The role is part of the analytical laboratory project team and involves working on various activities including test method validation, equipment validation, training and development of laboratory processes and SOPs.
* You will be responsible for adhering to all company EHS guidelines and procedures with proactive involvement in laboratory safety initiatives.
* Development and validation of laboratory test methods.
* Collaboration on the preparation and execution of the Project Validation Master Plan ensuring it is compliant with relevant regulatory and quality standards.
* Preparation and execution of protocols and compilation of reports generated from validation activities identified in the validation master plan.
* Training on laboratory procedures and development of onboarding plans for future analysts within the area.
* Lead analytical method development/troubleshooting for the project laboratory groups.
* Review of laboratory data where required, ensuring accuracy for all relevant products within the project scope.
* Validation of laboratory equipment, software, spreadsheets and methods.
* Perform validation, release, and non-routine testing as required.
* Support site commercialization readiness.
* Maintenance of lab fitness for audits.
* Ensuring compliance of the laboratory projects to all applicable quality, regulatory and Pharmacopeia requirements as well as all relevant divisional and corporate requirements.
* Work within Filtration 2.0 laboratory calibration and preventative maintenance system.
* Provide technical support to all F2.0 functional groups as required.
* Ensure laboratory project timelines are adhered to, and timelines are communicated with the laboratory supervisor.
* Ensure protocols, reports, test methods, SOPs and all other relevant documentation are drafted and approved prior to use.
* Ensure all laboratory investigations are completed in a timely manner and in accordance with site procedures.
* Ensure laboratory colleagues have full support for laboratory investigations and that standard root cause analysis tools are utilised.
* Contribute to risk mitigation initiatives such as FEMAs and risk assessments.
* Identify and participate in Continuous Improvement initiatives.
* Control, issue and maintain laboratory documentation.
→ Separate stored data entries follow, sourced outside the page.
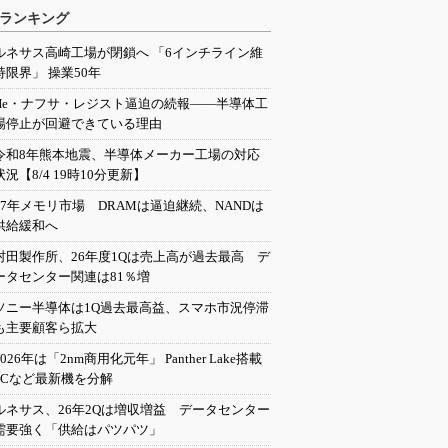
ランキング
ルネサス高崎工場が閉鎖へ 「6インチライン維
持限界」 操業50年
He・ナフサ・レジスト逼迫の続報――半導体工
場停止が回避できている理由
令和8年熊本地震、半導体メーカー工場の対応
状況【8/4 19時10分更新】
27年メモリ市場 DRAMは逼迫継続、NANDは
供給緩和へ
村田製作所、26年度1Qは売上高が過去最高 デ
ータセンター関連は81％増
ソニー半導体は1Q過去最高益、スマホ市況停滞
も主要顧客ら拡大
2026年は「2nm商用化元年」 Panther Lake搭載
PCなど最新機を分解
ルネサス、26年2Qは増収増益 データセンター
需要強く「供給はパツパツ」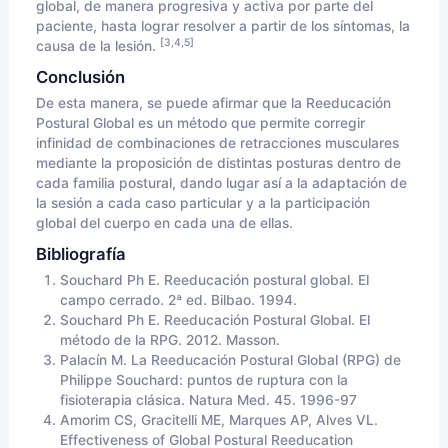
global, de manera progresiva y activa por parte del
paciente, hasta lograr resolver a partir de los síntomas, la
[3,4,5]
causa de la lesión.
Conclusión
De esta manera, se puede afirmar que la Reeducación
Postural Global es un método que permite corregir
infinidad de combinaciones de retracciones musculares
mediante la proposición de distintas posturas dentro de
cada familia postural, dando lugar así a la adaptación de
la sesión a cada caso particular y a la participación
global del cuerpo en cada una de ellas.
Bibliografía
Souchard Ph E. Reeducación postural global. El
campo cerrado. 2ª ed. Bilbao. 1994.
Souchard Ph E. Reeducación Postural Global. El
método de la RPG. 2012. Masson.
Palacín M. La Reeducación Postural Global (RPG) de
Philippe Souchard: puntos de ruptura con la
fisioterapia clásica. Natura Med. 45. 1996-97
Amorim CS, Gracitelli ME, Marques AP, Alves VL.
Effectiveness of Global Postural Reeducation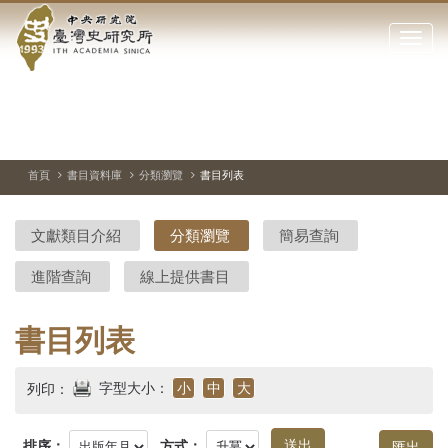
中
跳
到
點
央
主
擊
要
開
研
內
啟
容
或
究
切
上
下
主
區
換
一
一
圖
關
暫
張
張
連
塊
閉
停、
圖
圖
結
院-
播
片
片
首頁
書目資料庫
分類瀏覽
書目列表
網
放
站
臺
主
文獻類目介紹
分類瀏覽
簡易查詢
要
灣
選
進階查詢
線上提供書目
單
史
研
書目列表
究
字型大小：
小
中
大
列印：
所-
排序：
方式：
Archive laboratory data, logbooks and samples in accordance with procedures.
* Order, receive and control laboratory chemicals, reagents and consumables.
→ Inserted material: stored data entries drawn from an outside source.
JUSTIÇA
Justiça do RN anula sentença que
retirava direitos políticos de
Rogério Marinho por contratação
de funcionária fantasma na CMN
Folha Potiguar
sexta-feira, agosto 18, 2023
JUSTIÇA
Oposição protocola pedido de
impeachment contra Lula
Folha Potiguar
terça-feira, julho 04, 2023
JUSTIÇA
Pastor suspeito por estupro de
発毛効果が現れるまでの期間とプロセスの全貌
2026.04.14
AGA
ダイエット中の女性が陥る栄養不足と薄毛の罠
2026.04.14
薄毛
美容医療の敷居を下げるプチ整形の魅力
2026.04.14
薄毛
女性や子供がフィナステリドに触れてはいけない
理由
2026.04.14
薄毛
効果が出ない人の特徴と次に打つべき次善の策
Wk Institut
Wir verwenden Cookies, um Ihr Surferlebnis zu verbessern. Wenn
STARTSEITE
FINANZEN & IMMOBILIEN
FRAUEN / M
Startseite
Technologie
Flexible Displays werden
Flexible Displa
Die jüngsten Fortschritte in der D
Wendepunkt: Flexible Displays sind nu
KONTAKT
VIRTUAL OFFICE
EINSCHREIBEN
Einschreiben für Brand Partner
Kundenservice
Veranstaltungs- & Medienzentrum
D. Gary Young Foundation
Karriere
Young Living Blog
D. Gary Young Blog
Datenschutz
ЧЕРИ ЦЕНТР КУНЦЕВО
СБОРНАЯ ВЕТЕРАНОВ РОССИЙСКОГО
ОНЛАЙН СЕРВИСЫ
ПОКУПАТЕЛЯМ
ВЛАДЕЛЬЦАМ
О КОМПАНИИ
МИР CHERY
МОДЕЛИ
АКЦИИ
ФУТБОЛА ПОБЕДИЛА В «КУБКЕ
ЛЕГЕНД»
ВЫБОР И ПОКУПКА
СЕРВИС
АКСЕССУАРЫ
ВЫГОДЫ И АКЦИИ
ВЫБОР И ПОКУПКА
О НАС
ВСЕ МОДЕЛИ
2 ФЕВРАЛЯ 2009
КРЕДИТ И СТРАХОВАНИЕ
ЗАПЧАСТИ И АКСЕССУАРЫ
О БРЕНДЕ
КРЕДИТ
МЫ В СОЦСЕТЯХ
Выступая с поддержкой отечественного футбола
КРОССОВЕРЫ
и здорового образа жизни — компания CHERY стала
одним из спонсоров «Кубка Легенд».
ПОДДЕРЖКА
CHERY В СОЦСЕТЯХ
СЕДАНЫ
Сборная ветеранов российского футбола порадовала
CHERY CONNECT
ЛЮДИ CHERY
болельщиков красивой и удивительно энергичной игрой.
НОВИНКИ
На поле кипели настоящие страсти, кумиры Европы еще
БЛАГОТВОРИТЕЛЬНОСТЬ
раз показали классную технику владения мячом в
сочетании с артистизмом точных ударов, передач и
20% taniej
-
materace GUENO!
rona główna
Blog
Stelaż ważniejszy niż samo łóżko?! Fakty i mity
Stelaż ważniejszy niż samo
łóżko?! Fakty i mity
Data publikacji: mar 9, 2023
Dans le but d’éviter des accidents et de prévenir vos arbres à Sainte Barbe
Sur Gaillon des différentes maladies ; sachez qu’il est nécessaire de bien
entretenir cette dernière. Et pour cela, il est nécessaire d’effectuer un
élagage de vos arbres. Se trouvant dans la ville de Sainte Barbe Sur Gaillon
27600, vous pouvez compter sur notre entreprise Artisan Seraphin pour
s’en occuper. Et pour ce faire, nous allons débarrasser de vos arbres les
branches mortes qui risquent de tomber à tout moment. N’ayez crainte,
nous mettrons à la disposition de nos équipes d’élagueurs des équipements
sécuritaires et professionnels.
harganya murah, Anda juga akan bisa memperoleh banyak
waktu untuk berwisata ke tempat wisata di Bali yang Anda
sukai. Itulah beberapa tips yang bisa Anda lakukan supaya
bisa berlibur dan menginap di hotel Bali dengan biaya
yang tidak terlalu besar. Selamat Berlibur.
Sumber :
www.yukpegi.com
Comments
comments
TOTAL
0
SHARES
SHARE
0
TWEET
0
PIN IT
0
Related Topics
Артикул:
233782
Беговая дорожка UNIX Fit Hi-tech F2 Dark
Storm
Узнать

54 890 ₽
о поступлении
* Thorough investigation of quality and safety issues using root cause analysis methodology and implementation of robust corrective and preventative actions.
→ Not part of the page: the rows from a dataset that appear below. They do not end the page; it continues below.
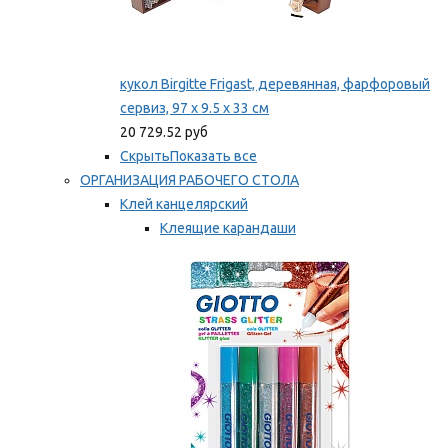
кукол Birgitte Frigast, деревянная, фарфоровый
сервиз, 97 x 9.5 x 33 см
20 729.52 руб
Скрыть
Показать все
ОРГАНИЗАЦИЯ РАБОЧЕГО СТОЛА
Клей канцелярский
Клеящие карандаши
Универсальный клей
Мы рекомендуем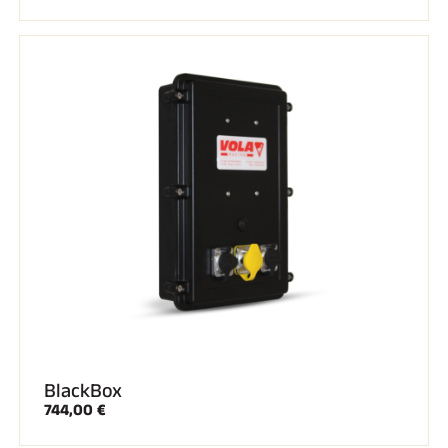
BlackBox
744,00 €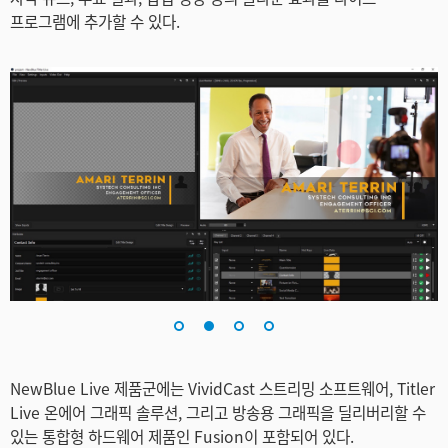
Netherlands
프로그램에 추가할 수 있다.
New Zealand
Norway
Poland
Portugal
Singapore
South Africa
Spain
Sweden
NewBlue Live 제품군에는 VividCast 스트리밍 소프트웨어, Titler
Chinese Taipei
Live 온에어 그래픽 솔루션, 그리고 방송용 그래픽을 딜리버리할 수
있는 통합형 하드웨어 제품인 Fusion이 포함되어 있다.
To be successful in this role, you should have a B.Sc. in Analytical Chemistry, Microbiology or related discipline, a minimum of 2 years practical work experience in Medical Device/Pharmaceutical environment, and strong background in laboratory techniques. Experience in LIMS, Trackwise, MES and SAP, Lean Six Sigma Training (Yellow Belt, Blue Belt, etc.), good communication skills, good computer literacy, strong problem solving, organisational & time management skills are also an advantage.
This role may involve travel abroad, in some cases for extended periods. We celebrate diversity and believe it drives excellence, innovation, and human progress. We care about our customers, patients, and our rich mix of people. Our diverse businesses offer various career moves to seek new horizons.